Happy Midsummer
....looking back, looking forward, standing still
June: Summer Solstice
The north wall faces south, every handmade brick taxed, and mortared to its neighbour. Three fire houses are home to shadows and cobwebs, the crackle of dried leaves. Picnic benches squat at angles among young apple trees clustered with fattening fruit. On a quiet weekday only four cars (two German, two Japanese) are parked in the bays where vegetables were raised and nurtured from seed. While we eat our lunch, we attempt a diagram of the lost rows – lettuce, spring onions, the beginnings of marrows, broad beans.

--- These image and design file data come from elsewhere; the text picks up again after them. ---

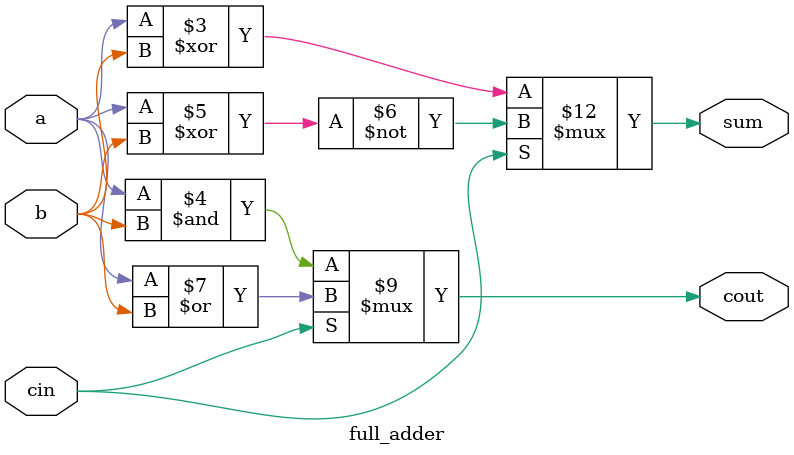
<source format=v>
module full_adder(a, b, cin, sum, cout);
input a, b, cin;
output sum, cout;
reg sum, cout;

always @(*) begin
if (cin==1'b0) begin
sum=a^b;
cout=a&b;
end
else begin
sum=~(a^b);
cout=a|b;
end
end
endmodule

</source>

Much of the crop would have been forced by a careful hierarchy of gardeners; at the bottom, women, weeding, hoeing, picking off caterpillars. Women, always bent, the bones in their backs burning from the inside. The sound of the river behind us might be the spiked tips of their leather gloves scratching at gravel paths, hooking out anything that dared to grow there, upholding God’s own order.

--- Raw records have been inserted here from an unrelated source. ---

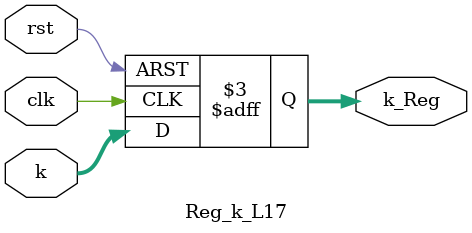
<source format=v>
module Reg_k_L17(k_Reg,clk,rst,k);
output reg [1:0] k_Reg;
input clk,rst;
input [1:0] k;

always @ (posedge clk or negedge rst)
	begin
		if (!rst ) 
			k_Reg<=0; 
		else  
			k_Reg<=k; 
	end
endmodule

</source>
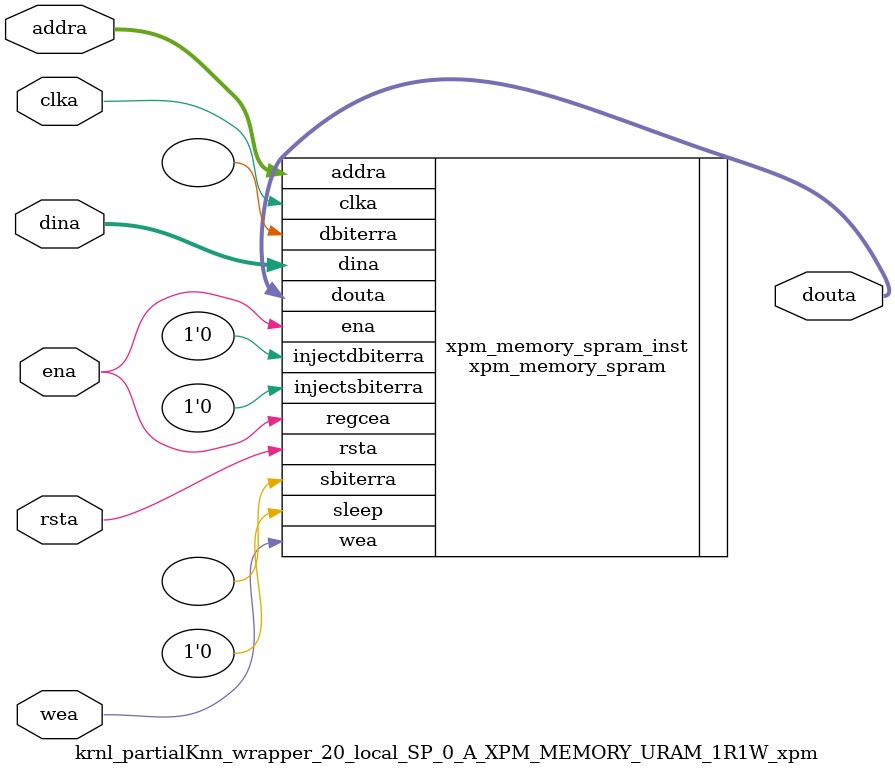
<source format=v>
`timescale 1 ns / 1 ps
module krnl_partialKnn_wrapper_20_local_SP_0_A_XPM_MEMORY_URAM_1R1W_xpm # (
  // Common module parameters
  parameter integer                 MEMORY_SIZE        = 524288,
  parameter                         MEMORY_PRIMITIVE   = "ultra",
  parameter                         ECC_MODE           = "no_ecc",
  parameter                         MEMORY_INIT_FILE   = "none",
  parameter                         WAKEUP_TIME        = "disable_sleep",
  parameter integer                 MESSAGE_CONTROL    = 0,
  // Port A module parameters
  parameter integer                 WRITE_DATA_WIDTH_A = 256,
  parameter integer                 READ_DATA_WIDTH_A  = WRITE_DATA_WIDTH_A,
  parameter integer                 BYTE_WRITE_WIDTH_A = WRITE_DATA_WIDTH_A,
  parameter integer                 ADDR_WIDTH_A       = 11,
  parameter                         READ_RESET_VALUE_A = "0",
  parameter integer                 READ_LATENCY_A     = 1,
  parameter                         WRITE_MODE_A       = "read_first"
) (
  // Port A module ports
  input  wire                                               clka,
  input  wire                                               rsta,
  input  wire                                               ena,
  input  wire [(WRITE_DATA_WIDTH_A/BYTE_WRITE_WIDTH_A)-1:0] wea,
  input  wire [ADDR_WIDTH_A-1:0]                            addra,
  input  wire [WRITE_DATA_WIDTH_A-1:0]                      dina,
  output wire [READ_DATA_WIDTH_A-1:0]                       douta
);
// Set parameter values and connect ports to instantiate an XPM_MEMORY single port RAM configuration
xpm_memory_spram # (
  // Common module parameters
  .MEMORY_SIZE        (MEMORY_SIZE),   //positive integer
  .MEMORY_PRIMITIVE   (MEMORY_PRIMITIVE),      //string; "auto", "distributed", "block" or "ultra";
  .ECC_MODE           (ECC_MODE),      //do not change
  .MEMORY_INIT_FILE   (MEMORY_INIT_FILE), //string; "none" or "<filename>.mem" 
  .MEMORY_INIT_PARAM  (""), //string;
  .WAKEUP_TIME        (WAKEUP_TIME),      //string; "disable_sleep" or "use_sleep_pin"
  .MESSAGE_CONTROL    (MESSAGE_CONTROL),      //do not change
  // Port A module parameters
  .WRITE_DATA_WIDTH_A (WRITE_DATA_WIDTH_A),     //positive integer
  .READ_DATA_WIDTH_A  (READ_DATA_WIDTH_A),     //positive integer
  .BYTE_WRITE_WIDTH_A (BYTE_WRITE_WIDTH_A),     //integer; 8, 9, or WRITE_DATA_WIDTH_A value
  .ADDR_WIDTH_A       (ADDR_WIDTH_A),      //positive integer
  .READ_RESET_VALUE_A (READ_RESET_VALUE_A),  //string
  .READ_LATENCY_A     (READ_LATENCY_A),      //non-negative integer
  .WRITE_MODE_A       (WRITE_MODE_A)       //string; "write_first", "read_first", "no_change"
) xpm_memory_spram_inst (
  // Common module ports
  .sleep          (1'b0),  //do not change
  // Port A module ports
  .clka           (clka),
  .rsta           (rsta),
  .ena            (ena),
  .regcea         (ena),
  .wea            (wea),
  .addra          (addra),
  .dina           (dina),
  .injectsbiterra (1'b0),  //do not change
  .injectdbiterra (1'b0),  //do not change
  .douta          (douta),
  .sbiterra       (),      //do not change
  .dbiterra       ()       //do not change
);
endmodule
</source>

Our mouths are full of flies, nameless insects that catch in our throats. Hard to swallow. Too. Hot. No. Air. Under our feet, grass dizzy with buttercups, self-heal. A flight of steps rises into nowhere – the path up to the Hall, erased, nothing left but the idea.

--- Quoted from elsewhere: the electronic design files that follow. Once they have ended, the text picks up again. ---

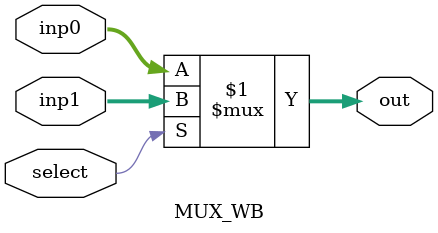
<source format=sv>
module MUX_WB (inp0, inp1, select, out);
	input logic [191:0] inp0, inp1;
	input logic select;
	output logic [191:0] out;
	
	assign out = select ? inp1 : inp0;
endmodule 
</source>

What good will come of us singing the praises of car parks that used to be kitchen gardens and kitchen gardens that used to be car parks, adding our voices to the bees’ buzz under the old roof slates – still here, still enjoying warm pollen cupped in the curves of red brickwork, sweet resplendent lime.
We fill a cotton bag with the frothy heads of elderflowers, take them home to soak with lemon and sugar for cordial. Summer stoppered in a bottle. Won’t last past August.